Случай с Поплавским не был ни первым, ни единственным. Много раньше Георгий Иванов открыл как поэта Ирину Одоевцеву. В этом признавалась и она сама в мемуарах «На берегах Невы»: «Как это ни странно, меня "открыл" не мой учитель Гумилёв, а Георгий Иванов. Произошло это важное в моей жизни событие 30 апреля 1920 года». И Одоевцева, и Поплавский как поэты оправдали надежды и предсказания.
Еще одно значительное «открытие» — Владимир Алексеевич Смоленский. Девятнадцати лет от роду он с армией Врангеля покинул Россию. Попал в Африку, где жилось ему нелегко. Но еще суровее пришлось в Париже, куда через два года со скудными пожитками и тетрадкой написанных в Тунисе стихов он с трудом перебрался. Окончить гимназию в России не удалось, так как ушел в Добровольческую армию. Гимназию окончил в Париже, работал на автомобильном заводе – там охотно принимали русских. Затем работал бухгалтером в каком-то винном деле, «считал чужие бутылки», как говорил Ходасевич. В 1929 году Смоленский начал печататься, еще очень робко. И тогда же Г. Иванов, относившийся к стихам большинства русских парижан сдержанно, услышал, как Смоленский читал стихотворение «Мост» — о нашедших ночлег «Под аркою воздушного моста – / Без имени, без счастья, без креста».
Течет река в небесные сады,
Покамест Ангел утренней звезды.
Чтоб душам в небесах не утонуть,
Большим крылом не перережет путь.
Георгий Иванов отозвался о никому не известном за пределами русского Монпарнаса Смоленском как о «новой восходящей звезде». Предсказание сбылось — Смоленский выдвинулся на одно из видных мест в поэзии русского зарубежья. Считал себя последователем Ходасевича, формально так он и было, а эмоционально стихи его ближе к «парижской ноте» и Георгию Иванову.
Отблески «Роз» Георгия Иванова играют в «Закате», первой книге Смоленского. И в дальнейшем, когда его успех и известность год от года возрастали, он отдавал должное Г. Иванову. В 1930-е годы имя Георгия Иванова постоянно упоминалось в эмигрантской печати. Писали о нем и в связи с его влиянием на современную поэзию зарубежья. Когда вышла в свет книга Смоленского «Закат», о ней написал в «Современных записках» один из крупнейших литературных критиков зарубежья Петр Бицилли: «Стихотворения Смоленского чрезвычайно напоминают Г. Иванова, но это как раз свидетельствует о наличии творческого дара: произведения учеников, копировальщиков никогда не бывают похожи на оригиналы, похожи в них только отдельные части… Поэзия Смоленского лишена ядовитой сладости поэзии Г. Иванова, он суше, чуть-чуть рассудочнее, сдержаннее. Все же элемент чистой поэзии, "музыки" в его стихах наличествует всегда».

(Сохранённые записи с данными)
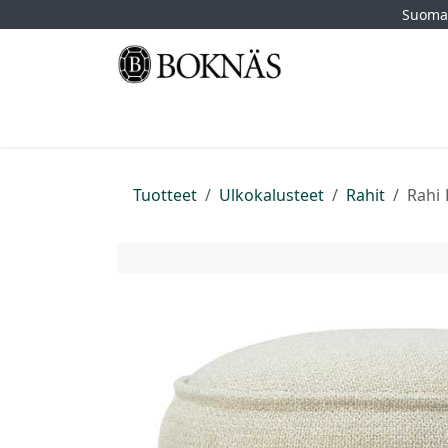
Siirry sisältöön
Suomal
Etusivu
Kauppa
Tuotemerkit
Myymä
Tuotteet
Ulkokalusteet
Rahit
Rahi 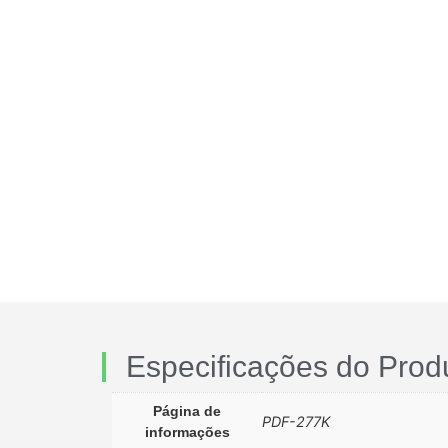
Especificações do Prod
Página de
PDF-277K
informações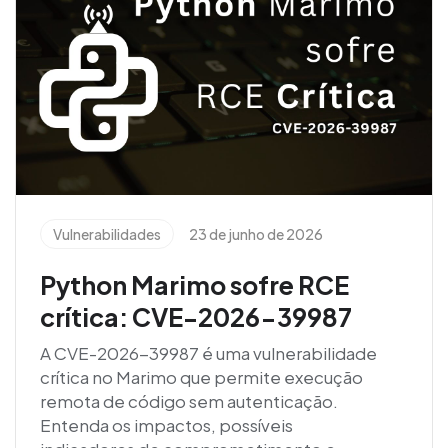
Vulnerabilidades
23 de junho de 2026
Python Marimo sofre RCE
crítica: CVE-2026-39987
A CVE-2026-39987 é uma vulnerabilidade
crítica no Marimo que permite execução
remota de código sem autenticação.
Entenda os impactos, possíveis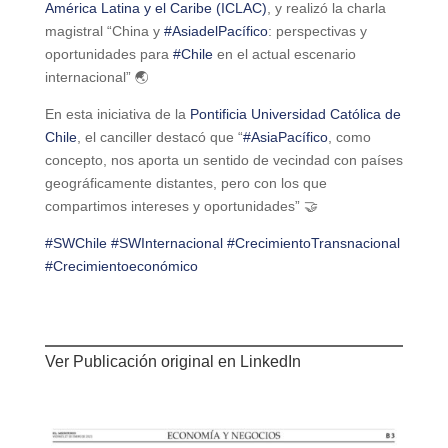
América Latina y el Caribe (ICLAC)
, y realizó la charla
magistral “China y
#AsiadelPacífico
: perspectivas y
oportunidades para
#Chile
en el actual escenario
internacional” 🌏
En esta iniciativa de la
Pontificia Universidad Católica de
Chile
, el canciller destacó que “
#AsiaPacífico
, como
concepto, nos aporta un sentido de vecindad con países
geográficamente distantes, pero con los que
compartimos intereses y oportunidades” 🤝
#SWChile
#SWInternacional
#CrecimientoTransnacional
#Crecimientoeconómico
Ver Publicación original en
LinkedIn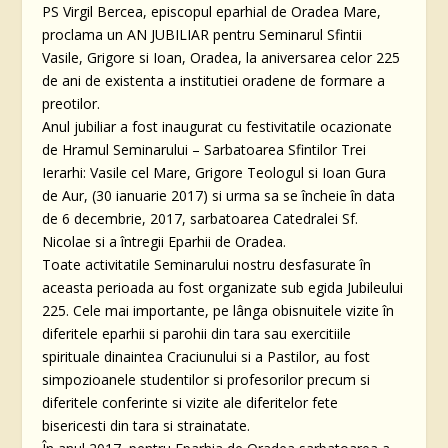
PS Virgil Bercea, episcopul eparhial de Oradea Mare,
proclama un AN JUBILIAR pentru Seminarul Sfintii
Vasile, Grigore si Ioan, Oradea, la aniversarea celor 225
de ani de existenta a institutiei oradene de formare a
preotilor.
Anul jubiliar a fost inaugurat cu festivitatile ocazionate
de Hramul Seminarului – Sarbatoarea Sfintilor Trei
Ierarhi: Vasile cel Mare, Grigore Teologul si Ioan Gura
de Aur, (30 ianuarie 2017) si urma sa se încheie în data
de 6 decembrie, 2017, sarbatoarea Catedralei Sf.
Nicolae si a întregii Eparhii de Oradea.
Toate activitatile Seminarului nostru desfasurate în
aceasta perioada au fost organizate sub egida Jubileului
225. Cele mai importante, pe lânga obisnuitele vizite în
diferitele eparhii si parohii din tara sau exercitiile
spirituale dinaintea Craciunului si a Pastilor, au fost
simpozioanele studentilor si profesorilor precum si
diferitele conferinte si vizite ale diferitelor fete
bisericesti din tara si strainatate.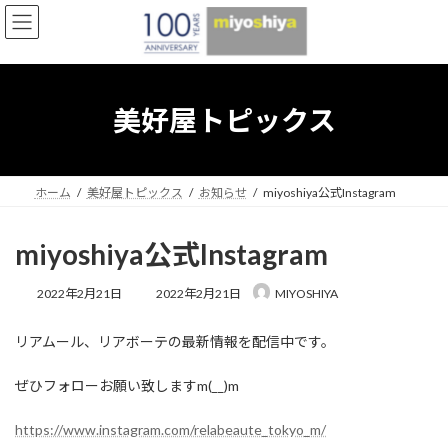
コ
ナ
ン
ビ
テ
ゲ
ン
ー
ツ
シ
へ
ョ
美好屋トピックス
ス
ン
キ
に
ッ
移
プ
動
ホーム
美好屋トピックス
お知らせ
miyoshiya公式Instagram
miyoshiya公式Instagram
最
2022年2月21日
2022年2月21日
MIYOSHIYA
終
更
リアムール、リアボーテの最新情報を配信中です。
新
日
時
ぜひフォローお願い致しますm(__)m
:
https://www.instagram.com/relabeaute_tokyo_m/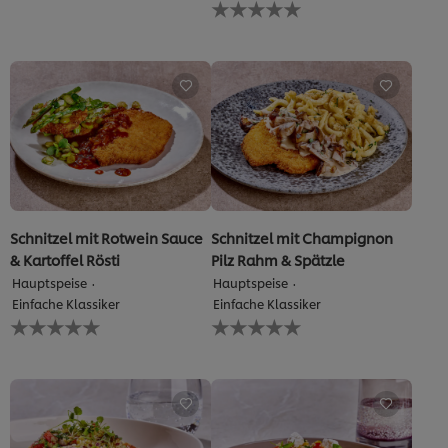
Keine
dieses
Bewertungen
recipe
für
abgegeben
dieses
recipe
abgegeben
Schnitzel mit Rotwein Sauce
Schnitzel mit Champignon
& Kartoffel Rösti
Pilz Rahm & Spätzle
Hauptspeise
Hauptspeise
Einfache Klassiker
Einfache Klassiker
Keine
Keine
Bewertungen
Bewertungen
für
für
dieses
dieses
recipe
recipe
abgegeben
abgegeben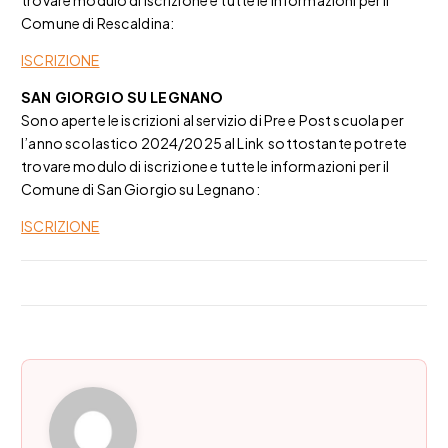
trovare modulo di iscrizione e tutte le informazioni per il
Comune di Rescaldina:
ISCRIZIONE
SAN GIORGIO SU LEGNANO
Sono aperte le iscrizioni al servizio di Pre e Post scuola per
l’anno scolastico 2024/2025 al Link sottostante potrete
trovare modulo di iscrizione e tutte le informazioni per il
Comune di San Giorgio su Legnano:
ISCRIZIONE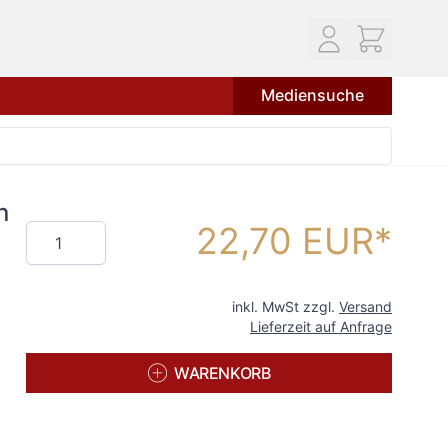
Mediensuche
n
22,70 EUR
Menge
inkl. MwSt zzgl.
Versand
Lieferzeit auf Anfrage
WARENKORB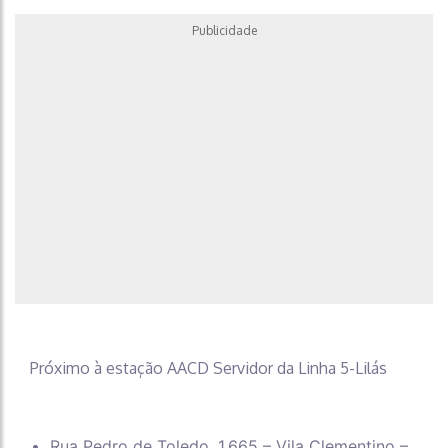
Publicidade
Próximo à estação AACD Servidor da Linha 5-Lilás
Rua Pedro de Toledo, 1.665 – Vila Clementino –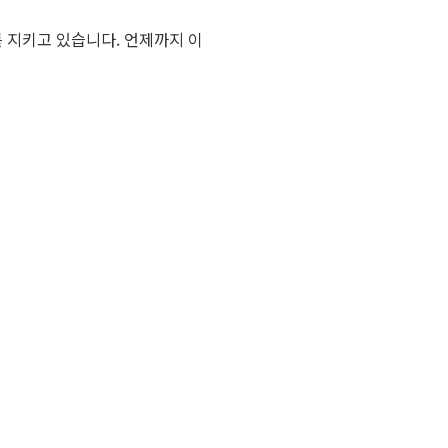
 지키고 있습니다. 언제까지 이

• _Что нужно сделать_: Перепишите часть текста о поэтических открытиях Георгия Иванова: начните со слов «Случай с Поплавским» и закончите словами «надежды и предсказания.», подставив «воспоминаниях» вместо «мемуарах».

• _Ответ на задание_:
Случай с Поплавским не был ни первым, ни единственным. Много раньше Георгий Иванов открыл как поэта Ирину Одоевцеву. В этом признавалась и она сама в воспоминаниях «На берегах Невы»: «Как это ни странно, меня "открыл" не мой учитель Гумилёв, а Георгий Иванов. Произошло это важное в моей жизни событие 30 апреля 1920 года». И Одоевцева, и Поплавский как поэты оправдали надежды и предсказания.